Le petit nombre de clients n’est pas là pour soutenir par son agitation subtile la patience et la fébrilité qui anime cet espace de transit dans un bruissement de pas, du murmure des conversations, du bruit des mains qui poignent et déposent dans un ballet mouvementé les articles emportés des rayons. Peu de vibrations de corps vivants prenant de l’élan pour poursuivre leur quotidien.
L’agitation feutrée souligne ce client lent, immatériel, posé venant d’une autre planète, pour moi plus versé dans l’anéantissement que dans le balancement de la vie. Moment feutré, souffle coupé, temps d’attente, incertitude. Sa carte de paiement rangée dans son portefeuille, il s’éloigne enfin et le mouvement reprend. C’est mon tour.
Impossible de m’énerver de l’envoyer aux gémonies. Il est toujours à distance audible, il me faut patienter encore. Cherchez la phrase à prononcer pour me libérer de cette expérience étonnante d’un trou dans le temps, d’un espace creux lové dans mon quotidien.

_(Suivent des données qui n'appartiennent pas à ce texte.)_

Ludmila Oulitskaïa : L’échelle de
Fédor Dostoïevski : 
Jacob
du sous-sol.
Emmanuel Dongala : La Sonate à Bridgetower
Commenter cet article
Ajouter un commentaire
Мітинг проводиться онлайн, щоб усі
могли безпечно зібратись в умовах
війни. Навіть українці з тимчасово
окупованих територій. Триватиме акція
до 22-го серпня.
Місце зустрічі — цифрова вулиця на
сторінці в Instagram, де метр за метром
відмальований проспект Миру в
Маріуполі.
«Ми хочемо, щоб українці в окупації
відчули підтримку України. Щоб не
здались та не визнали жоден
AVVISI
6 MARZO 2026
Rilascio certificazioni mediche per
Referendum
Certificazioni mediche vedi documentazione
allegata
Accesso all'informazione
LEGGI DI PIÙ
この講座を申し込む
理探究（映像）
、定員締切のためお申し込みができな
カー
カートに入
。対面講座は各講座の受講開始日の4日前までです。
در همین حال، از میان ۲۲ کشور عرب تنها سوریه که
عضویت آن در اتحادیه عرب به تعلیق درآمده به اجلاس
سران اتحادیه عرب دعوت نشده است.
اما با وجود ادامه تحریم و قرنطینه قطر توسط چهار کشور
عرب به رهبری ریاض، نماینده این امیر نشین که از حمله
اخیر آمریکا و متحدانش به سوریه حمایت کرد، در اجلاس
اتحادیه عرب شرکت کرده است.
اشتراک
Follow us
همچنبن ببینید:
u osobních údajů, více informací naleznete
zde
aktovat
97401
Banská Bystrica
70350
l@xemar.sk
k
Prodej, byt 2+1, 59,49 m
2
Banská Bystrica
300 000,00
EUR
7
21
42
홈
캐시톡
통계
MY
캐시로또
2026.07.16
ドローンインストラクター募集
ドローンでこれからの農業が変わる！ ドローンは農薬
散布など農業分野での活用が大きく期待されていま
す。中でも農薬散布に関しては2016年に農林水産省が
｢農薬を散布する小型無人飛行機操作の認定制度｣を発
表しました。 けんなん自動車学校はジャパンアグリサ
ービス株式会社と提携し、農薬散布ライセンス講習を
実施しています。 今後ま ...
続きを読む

Mes articles se suivent régulièrement passent sous les mains habiles et rapides de la caissière, le scanner cliquette, encode. Je les range régulièrement. Mon temps a repris, il est comme un tic-tac sécurisant. Je suis sorti de ce trou dans le temps. Je repars, sécurisé, vers ma vie qui se remet en route après cette parenthèse inattendue. Une petite phrase à la caissière pour marquer mon étonnement.
« C’est moi qui ai gagné, je suis le plus rapide. Il me semblait lent quand même. »
« Mais c’est ainsi, je l’ai parfois en tant que client. Il est lent. »
« Heureusement que tous vos clients ne sont pas aussi rapides que lui. »
Sans doute. La parenthèse d’achat se referme, je suis de nouveau sur terre, ma terre. A mon rythme, je repars non sans avoir oh surprise, perçu une fissure dans le temps.